I am studying alone and I would like to have a feedback on my two first answers in "a)" and "b)" and get help on "c)".
Question:
We have the following parametric surface in $\mathbb{R}^3$, $ \vec{\phi}(r ; \theta ) = \begin{pmatrix}
r \cdot cos(\theta)\\
1/r^2 \\
r \cdot sin(\theta)
\end{pmatrix}$, with $r >0 , 0 \leq \theta < 2 \pi $ which is a parametrization I ve found of the surface $S= \left \{ (x;y;z) \in \mathbb{R} \times \mathbb{R}^{+*} \times \mathbb{R} : x^2 + z^2 = 1/y \right \}$
a) Find an orthonormal basis of the tangent plane at all point $( r ; \theta ) $
b) From their deduce a normal vector at all point $( r ; \theta ) $
c) Justify that the parametrization of $S$ you ve found is a bijection
Answer:
a) As we proved here $S$ is a sub manifold of order $2$. Then we can say that the tangent plane of $S$ at any point $x_p$ is $T_{x_0} S = Span \left \{\frac{\partial }{\partial r} \vec{\phi} ; \frac{\partial }{\partial \theta} \vec{\phi} \right \} $ with $\frac{\partial }{\partial r} \vec{\phi} = \begin{pmatrix} cos(\theta)\\ -2/r^3 \\ sin(\theta) \end{pmatrix}$ and $\frac{\partial }{\partial \theta} \vec{\phi} = \begin{pmatrix} -r \cdot sin(\theta)\\ 0 \\ r \cdot cos(\theta) \end{pmatrix} $.
b) Naturally we have that a normal vector $ \vec{v}_{x_0}$ at each point $x_0$ of $S$ is simply given by $\frac{\partial }{\partial r} \vec{\phi} \times \frac{\partial }{\partial \theta} \vec{\phi}$
c) It mays be sound stupid. But how can I prove that $ \vec{\phi}(r ; \theta ) $ is a bijection from $ r>0 ; 0 \leq \theta < 2 \pi $ to $ S $? It seems to me so obvious taht I get difficulty of justifiying it.
Thank you for your help.
I think I ve found a solution for "c)" in all the cases I will be happy to have your feedback on what I ve writen.
c)
To prove that $\vec{\phi} (r ; \theta) $ is a bijection from $r > 0 , 0 \leq \theta < 2\pi $ to $S$ I need to demonstrate that $\vec{\phi} (r ; \theta) $ is injective and surjective.

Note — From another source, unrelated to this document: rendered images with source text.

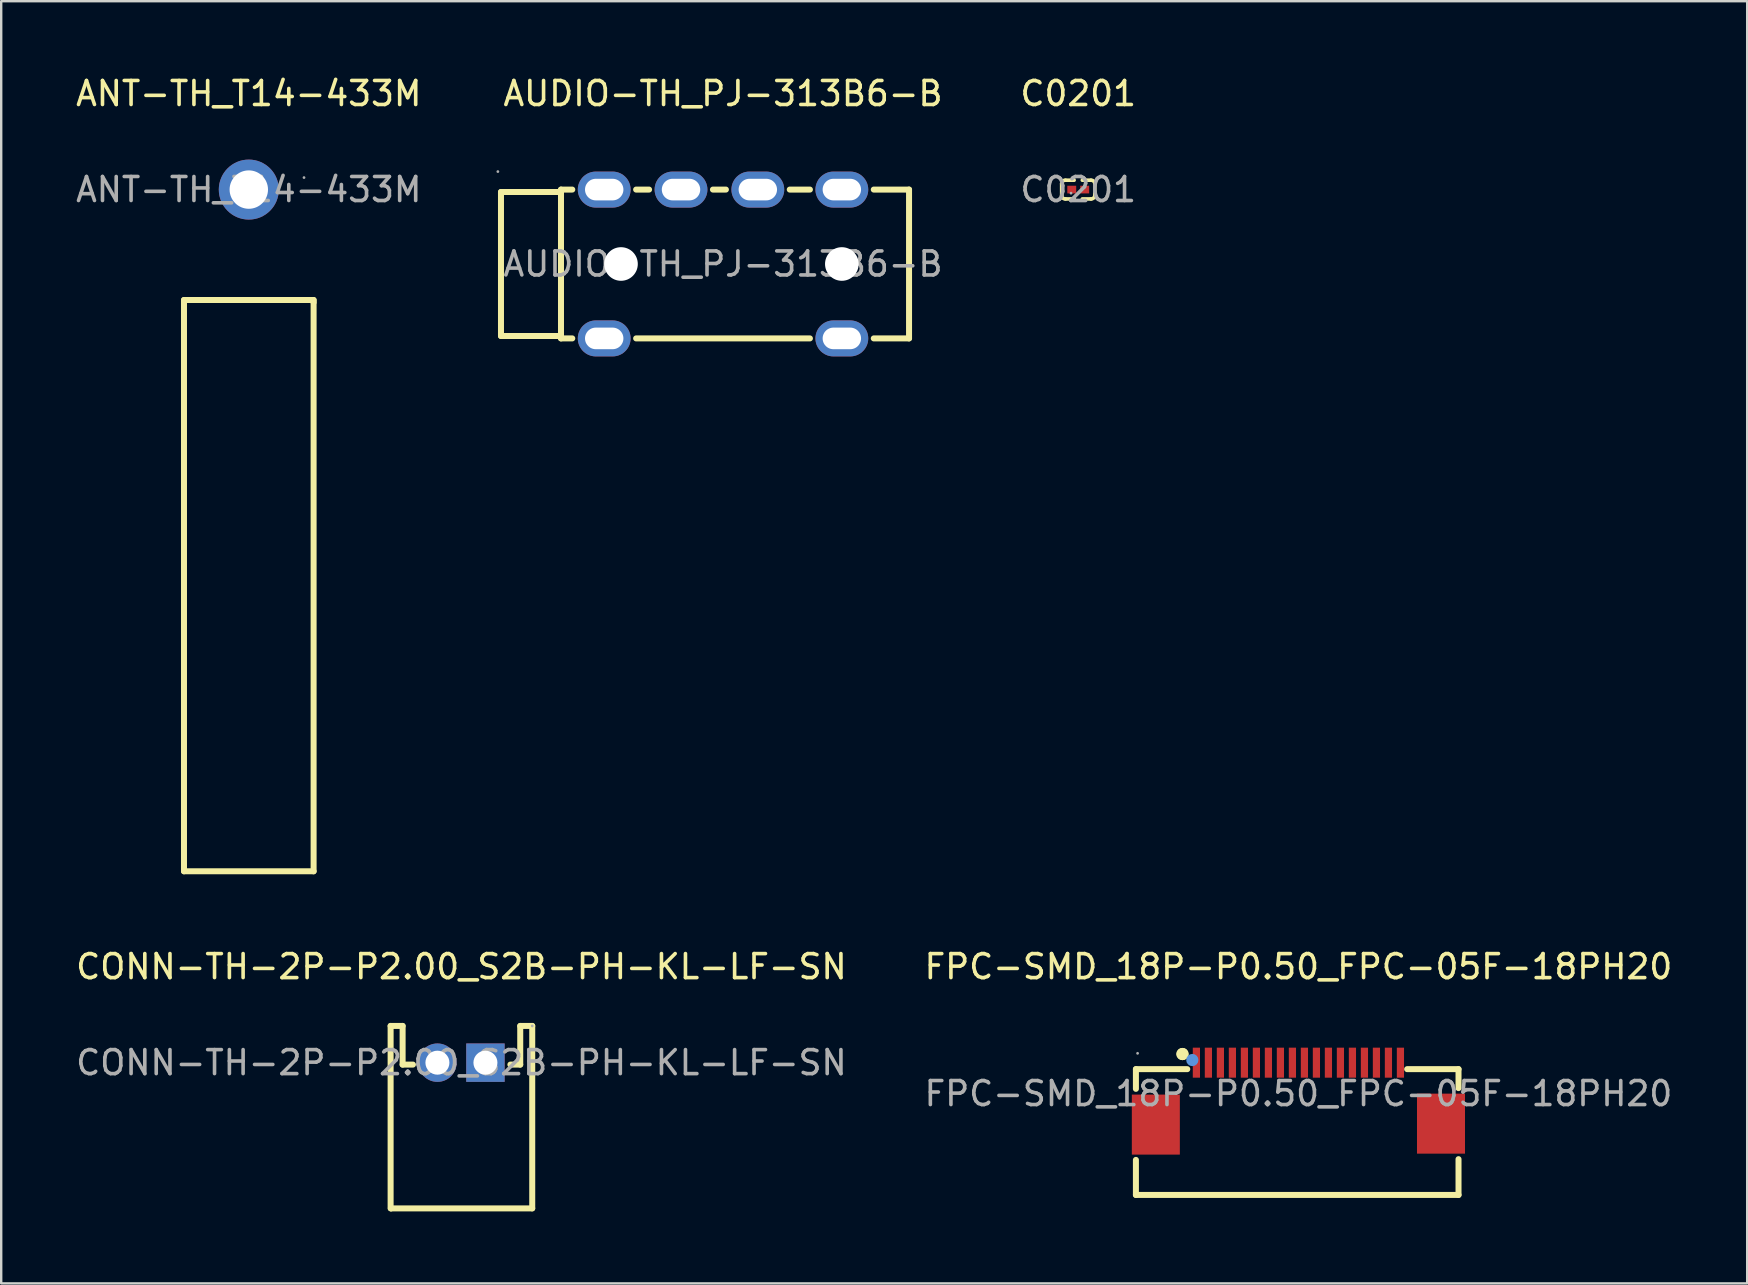
<source format=kicad_pcb>
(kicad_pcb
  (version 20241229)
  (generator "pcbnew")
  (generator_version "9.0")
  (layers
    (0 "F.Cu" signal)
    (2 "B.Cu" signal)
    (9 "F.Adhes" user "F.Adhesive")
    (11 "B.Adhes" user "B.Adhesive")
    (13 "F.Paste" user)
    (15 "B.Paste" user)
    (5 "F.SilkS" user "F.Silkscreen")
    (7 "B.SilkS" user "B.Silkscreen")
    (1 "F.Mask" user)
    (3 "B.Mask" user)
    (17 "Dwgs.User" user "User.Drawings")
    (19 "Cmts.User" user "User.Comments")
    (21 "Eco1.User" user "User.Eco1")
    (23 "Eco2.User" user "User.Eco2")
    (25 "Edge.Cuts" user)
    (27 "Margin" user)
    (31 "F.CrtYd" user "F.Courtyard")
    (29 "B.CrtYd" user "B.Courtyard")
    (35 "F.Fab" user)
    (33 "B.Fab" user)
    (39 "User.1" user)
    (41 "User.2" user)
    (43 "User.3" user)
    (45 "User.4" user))
  (footprint "ANT-TH_T14-433M"
    (layer "F.Cu")
    (at 7.315 4.848)
    (property "Reference" "ANT-TH_T14-433M" (at 0 -4 0) (layer "F.SilkS") (effects (font (size 1 1) (thickness 0.15))))
    (attr through_hole)
    (fp_line (start -2.7 4.6) (end 2.7 4.6) (stroke (width 0.25) (type solid)) (layer "F.SilkS"))
    (fp_line (start -2.7 28.4) (end -2.7 4.6) (stroke (width 0.25) (type solid)) (layer "F.SilkS"))
    (fp_line (start 2.7 4.6) (end 2.7 4.7) (stroke (width 0.25) (type solid)) (layer "F.SilkS"))
    (fp_line (start 2.7 4.7) (end 2.7 28.4) (stroke (width 0.25) (type solid)) (layer "F.SilkS"))
    (fp_line (start 2.7 28.4) (end -2.7 28.4) (stroke (width 0.25) (type solid)) (layer "F.SilkS"))
    (fp_circle (center 0 0) (end 0.25 0) (stroke (width 0.5) (type solid)) (fill no) (layer "F.Fab"))
    (fp_circle (center 2.3 -0.5) (end 2.33 -0.5) (stroke (width 0.06) (type solid)) (fill no) (layer "F.Fab"))
    (fp_text user "${REFERENCE}" (at 0 0 0) (layer "F.Fab") (effects (font (size 1 1) (thickness 0.15))))
    (pad "1" thru_hole circle (at 0 0 270) (size 2.5 2.5) (drill 1.6) (layers "*.Cu" "*.Mask")))
  (footprint "CONN-TH-2P-P2.00_S2B-PH-KL-LF-SN"
    (layer "F.Cu")
    (at 16.173 41.221)
    (property "Reference" "CONN-TH-2P-P2.00_S2B-PH-KL-LF-SN" (at 0 -4 0) (layer "F.SilkS") (effects (font (size 1 1) (thickness 0.15))))
    (attr smd)
    (fp_line (start -2.95 -1.53) (end -2.45 -1.53) (stroke (width 0.25) (type solid)) (layer "F.SilkS"))
    (fp_line (start -2.95 6.07) (end -2.95 -1.53) (stroke (width 0.25) (type solid)) (layer "F.SilkS"))
    (fp_line (start -2.93 6.07) (end -2.94 6.06) (stroke (width 0.25) (type solid)) (layer "F.SilkS"))
    (fp_line (start -2.45 -1.53) (end -2.45 0.08) (stroke (width 0.25) (type solid)) (layer "F.SilkS"))
    (fp_line (start -2.45 0.08) (end -2.02 0.08) (stroke (width 0.25) (type solid)) (layer "F.SilkS"))
    (fp_line (start 2.04 0.08) (end 2.45 0.08) (stroke (width 0.25) (type solid)) (layer "F.SilkS"))
    (fp_line (start 2.45 -1.53) (end 2.95 -1.53) (stroke (width 0.25) (type solid)) (layer "F.SilkS"))
    (fp_line (start 2.45 0.08) (end 2.45 -1.53) (stroke (width 0.25) (type solid)) (layer "F.SilkS"))
    (fp_line (start 2.95 -1.53) (end 2.95 6.07) (stroke (width 0.25) (type solid)) (layer "F.SilkS"))
    (fp_line (start 2.95 6.07) (end -2.93 6.07) (stroke (width 0.25) (type solid)) (layer "F.SilkS"))
    (fp_circle (center 2.95 -1.53) (end 2.98 -1.53) (stroke (width 0.06) (type solid)) (fill no) (layer "F.Fab"))
    (fp_text user "${REFERENCE}" (at 0 0 0) (layer "F.Fab") (effects (font (size 1 1) (thickness 0.15))))
    (pad "1" thru_hole rect (at 1 0) (size 1.6 1.6) (drill 1) (layers "*.Cu" "*.Mask"))
    (pad "2" thru_hole circle (at -1 0) (size 1.6 1.6) (drill 1) (layers "*.Cu" "*.Mask")))
  (footprint "FPC-SMD_18P-P0.50_FPC-05F-18PH20"
    (layer "F.Cu")
    (at 51.042 42.511)
    (property "Reference" "FPC-SMD_18P-P0.50_FPC-05F-18PH20" (at 0 -5.29 0) (layer "F.SilkS") (effects (font (size 1 1) (thickness 0.15))))
    (attr smd)
    (fp_line (start -6.77 -1.02) (end -4.63 -1.02) (stroke (width 0.25) (type solid)) (layer "F.SilkS"))
    (fp_line (start -6.77 -0.2) (end -6.77 -1.02) (stroke (width 0.25) (type solid)) (layer "F.SilkS"))
    (fp_line (start -6.77 4.22) (end -6.77 2.76) (stroke (width 0.25) (type solid)) (layer "F.SilkS"))
    (fp_line (start 4.53 -1.02) (end 6.67 -1.02) (stroke (width 0.25) (type solid)) (layer "F.SilkS"))
    (fp_line (start 6.67 -1.02) (end 6.67 -0.23) (stroke (width 0.25) (type solid)) (layer "F.SilkS"))
    (fp_line (start 6.67 2.73) (end 6.67 4.22) (stroke (width 0.25) (type solid)) (layer "F.SilkS"))
    (fp_line (start 6.67 4.22) (end -6.77 4.22) (stroke (width 0.25) (type solid)) (layer "F.SilkS"))
    (fp_circle (center -4.83 -1.65) (end -4.7 -1.65) (stroke (width 0.25) (type solid)) (fill no) (layer "F.SilkS"))
    (fp_circle (center -4.83 -1.65) (end -4.7 -1.65) (stroke (width 0.25) (type solid)) (fill no) (layer "F.SilkS"))
    (fp_circle (center -4.42 -1.4) (end -4.29 -1.4) (stroke (width 0.25) (type solid)) (fill no) (layer "Cmts.User"))
    (fp_circle (center -6.7 -1.68) (end -6.67 -1.68) (stroke (width 0.06) (type solid)) (fill no) (layer "F.Fab"))
    (fp_text user "${REFERENCE}" (at 0 0 0) (layer "F.Fab") (effects (font (size 1 1) (thickness 0.15))))
    (pad "1" smd rect (at -4.25 -1.29) (size 0.3 1.25) (layers "F.Cu" "F.Mask" "F.Paste"))
    (pad "2" smd rect (at -3.75 -1.29) (size 0.3 1.25) (layers "F.Cu" "F.Mask" "F.Paste"))
    (pad "3" smd rect (at -3.25 -1.29) (size 0.3 1.25) (layers "F.Cu" "F.Mask" "F.Paste"))
    (pad "4" smd rect (at -2.75 -1.29) (size 0.3 1.25) (layers "F.Cu" "F.Mask" "F.Paste"))
    (pad "5" smd rect (at -2.25 -1.29) (size 0.3 1.25) (layers "F.Cu" "F.Mask" "F.Paste"))
    (pad "6" smd rect (at -1.75 -1.29) (size 0.3 1.25) (layers "F.Cu" "F.Mask" "F.Paste"))
    (pad "7" smd rect (at -1.25 -1.29) (size 0.3 1.25) (layers "F.Cu" "F.Mask" "F.Paste"))
    (pad "8" smd rect (at -0.75 -1.29) (size 0.3 1.25) (layers "F.Cu" "F.Mask" "F.Paste"))
    (pad "9" smd rect (at -0.25 -1.29) (size 0.3 1.25) (layers "F.Cu" "F.Mask" "F.Paste"))
    (pad "10" smd rect (at 0.25 -1.29) (size 0.3 1.25) (layers "F.Cu" "F.Mask" "F.Paste"))
    (pad "11" smd rect (at 0.75 -1.29) (size 0.3 1.25) (layers "F.Cu" "F.Mask" "F.Paste"))
    (pad "12" smd rect (at 1.25 -1.29) (size 0.3 1.25) (layers "F.Cu" "F.Mask" "F.Paste"))
    (pad "13" smd rect (at 1.75 -1.29) (size 0.3 1.25) (layers "F.Cu" "F.Mask" "F.Paste"))
    (pad "14" smd rect (at 2.25 -1.29) (size 0.3 1.25) (layers "F.Cu" "F.Mask" "F.Paste"))
    (pad "15" smd rect (at 2.75 -1.29) (size 0.3 1.25) (layers "F.Cu" "F.Mask" "F.Paste"))
    (pad "16" smd rect (at 3.25 -1.29) (size 0.3 1.25) (layers "F.Cu" "F.Mask" "F.Paste"))
    (pad "17" smd rect (at 3.75 -1.29) (size 0.3 1.25) (layers "F.Cu" "F.Mask" "F.Paste"))
    (pad "18" smd rect (at 4.25 -1.29) (size 0.3 1.25) (layers "F.Cu" "F.Mask" "F.Paste"))
    (pad "19" smd rect (at -5.94 1.29) (size 2 2.5) (layers "F.Cu" "F.Mask" "F.Paste"))
    (pad "20" smd rect (at 5.94 1.25) (size 2 2.5) (layers "F.Cu" "F.Mask" "F.Paste")))
  (footprint "C0201"
    (layer "F.Cu")
    (at 41.869 4.848)
    (property "Reference" "C0201" (at 0 -4 0) (layer "F.SilkS") (effects (font (size 1 1) (thickness 0.15))))
    (attr smd)
    (fp_line (start -0.69 0.24) (end -0.69 -0.24) (stroke (width 0.15) (type solid)) (layer "F.SilkS"))
    (fp_line (start -0.53 -0.39) (end -0.17 -0.39) (stroke (width 0.15) (type solid)) (layer "F.SilkS"))
    (fp_line (start -0.17 0.39) (end -0.53 0.39) (stroke (width 0.15) (type solid)) (layer "F.SilkS"))
    (fp_line (start 0.17 0.39) (end 0.53 0.39) (stroke (width 0.15) (type solid)) (layer "F.SilkS"))
    (fp_line (start 0.53 -0.39) (end 0.17 -0.39) (stroke (width 0.15) (type solid)) (layer "F.SilkS"))
    (fp_line (start 0.69 0.24) (end 0.69 -0.24) (stroke (width 0.15) (type solid)) (layer "F.SilkS"))
    (fp_arc (start -0.690333 -0.239643) (mid -0.642836 -0.349658) (end -0.53 -0.39) (stroke (width 0.15) (type solid)) (layer "F.SilkS"))
    (fp_arc (start -0.529667 0.389644) (mid -0.642348 0.349659) (end -0.69 0.24) (stroke (width 0.15) (type solid)) (layer "F.SilkS"))
    (fp_arc (start 0.53 -0.39) (mid 0.642835 -0.349658) (end 0.690333 -0.239643) (stroke (width 0.15) (type solid)) (layer "F.SilkS"))
    (fp_arc (start 0.69 0.24) (mid 0.642348 0.349658) (end 0.529667 0.389644) (stroke (width 0.15) (type solid)) (layer "F.SilkS"))
    (fp_circle (center -0.3 0.15) (end -0.27 0.15) (stroke (width 0.06) (type solid)) (fill no) (layer "F.Fab"))
    (fp_text user "${REFERENCE}" (at 0 0 0) (layer "F.Fab") (effects (font (size 1 1) (thickness 0.15))))
    (pad "1" smd rect (at -0.27 0) (size 0.37 0.32) (layers "F.Cu" "F.Mask" "F.Paste"))
    (pad "2" smd rect (at 0.27 0) (size 0.37 0.32) (layers "F.Cu" "F.Mask" "F.Paste")))
  (footprint "AUDIO-TH_PJ-313B6-B"
    (layer "F.Cu")
    (at 27.071 7.948)
    (property "Reference" "AUDIO-TH_PJ-313B6-B" (at 0 -7.1 0) (layer "F.SilkS") (effects (font (size 1 1) (thickness 0.15))))
    (attr through_hole)
    (fp_line (start -9.25 -3) (end -9.25 3) (stroke (width 0.25) (type solid)) (layer "F.SilkS"))
    (fp_line (start -6.75 -3.1) (end -6.75 3.1) (stroke (width 0.25) (type solid)) (layer "F.SilkS"))
    (fp_line (start -6.75 -3.1) (end -6.28 -3.1) (stroke (width 0.25) (type solid)) (layer "F.SilkS"))
    (fp_line (start -6.75 -3) (end -9.25 -3) (stroke (width 0.25) (type solid)) (layer "F.SilkS"))
    (fp_line (start -6.75 3) (end -9.25 3) (stroke (width 0.25) (type solid)) (layer "F.SilkS"))
    (fp_line (start -6.75 3.1) (end -6.28 3.1) (stroke (width 0.25) (type solid)) (layer "F.SilkS"))
    (fp_line (start -3.62 -3.1) (end -3.08 -3.1) (stroke (width 0.25) (type solid)) (layer "F.SilkS"))
    (fp_line (start -3.62 3.1) (end 3.62 3.1) (stroke (width 0.25) (type solid)) (layer "F.SilkS"))
    (fp_line (start -0.42 -3.1) (end 0.12 -3.1) (stroke (width 0.25) (type solid)) (layer "F.SilkS"))
    (fp_line (start 2.78 -3.1) (end 3.62 -3.1) (stroke (width 0.25) (type solid)) (layer "F.SilkS"))
    (fp_line (start 6.28 -3.1) (end 7.75 -3.1) (stroke (width 0.25) (type solid)) (layer "F.SilkS"))
    (fp_line (start 6.28 3.1) (end 7.75 3.1) (stroke (width 0.25) (type solid)) (layer "F.SilkS"))
    (fp_line (start 7.75 -3.1) (end 7.75 3.1) (stroke (width 0.25) (type solid)) (layer "F.SilkS"))
    (fp_circle (center -9.38 -3.85) (end -9.35 -3.85) (stroke (width 0.06) (type solid)) (fill no) (layer "F.Fab"))
    (fp_text user "${REFERENCE}" (at 0 0 0) (layer "F.Fab") (effects (font (size 1 1) (thickness 0.15))))
    (pad "" np_thru_hole circle (at -4.25 0) (size 1.4 1.4) (drill 1.4) (layers "*.Cu" "*.Mask"))
    (pad "" np_thru_hole circle (at 4.95 0) (size 1.4 1.4) (drill 1.4) (layers "*.Cu" "*.Mask"))
    (pad "1" thru_hole oval (at -4.95 -3.1 90) (size 1.5 2.2) (drill oval 0.9 1.6) (layers "*.Cu" "*.Mask"))
    (pad "1" thru_hole oval (at -4.95 3.1 90) (size 1.5 2.2) (drill oval 0.9 1.6) (layers "*.Cu" "*.Mask"))
    (pad "2" thru_hole oval (at -1.75 -3.1 90) (size 1.5 2.2) (drill oval 0.9 1.6) (layers "*.Cu" "*.Mask"))
    (pad "3" thru_hole oval (at 1.45 -3.1 90) (size 1.5 2.2) (drill oval 0.9 1.6) (layers "*.Cu" "*.Mask"))
    (pad "4" thru_hole oval (at 4.95 -3.1 90) (size 1.5 2.2) (drill oval 0.9 1.6) (layers "*.Cu" "*.Mask"))
    (pad "4" thru_hole oval (at 4.95 3.1 90) (size 1.5 2.2) (drill oval 0.9 1.6) (layers "*.Cu" "*.Mask")))
  (gr_rect
    (start -3 -3)
    (end 69.738 50.416)
    (stroke (width 0.1) (type default))
    (fill no)
    (layer "Edge.Cuts")))
</source>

1- Injectivity : $ f : X \rightarrow Y , \forall a \neq b \in X \Rightarrow f(a) \neq f(b)$
Let take two points $ (r_1; \theta_1) \neq (r_2; \theta_2)$.
In the case it is at least $r_1 \neq r_2 \Rightarrow 1/r_1^2 \neq 1/r_2^2$ (the "$Y$ axis component" of our parametrisation) and so obviously $\vec{\phi}(r_1 ; \theta_1) \neq \vec{\phi}(r_2 ; \theta_2)$.
In the case it is at least $ \theta_1 \neq \theta_2 \neq 0 , \pi$ we have that $sin(\theta_1) \neq sin(\theta_2) $ by the definition of the $sin(.)$ function. Now in the special case that $ \theta_1 = 0 , \theta_2 = \pi $ we can eventually have that the Z and Y axis component are equals but concerning the X axis component we have that $r_1 cos(0) =r_1 \neq -r_2 = r_2 cos( \pi )$.
2- Surjectivity: We need to prove that $ \forall (x';y';z') \in S , \exists (r' ; \theta') $ s.t. $ \vec{\phi}(r'; \theta') = (x';y';z')$
$y' = 1/r'^2 \Rightarrow r' = \sqrt{\frac{1}{y'}} >0$. Thus from here we can find $ \theta' = cos^{-1}(x' \sqrt{y'})$.
"1-" + "2-" $\Rightarrow $ bijection Q.E.D.
Is it correct?
Rem: According to the definition of $S$ it is obvious that $y>0$ in order for $y$ to be a possible coordinate of a point of $S$ along the $Y$ axis.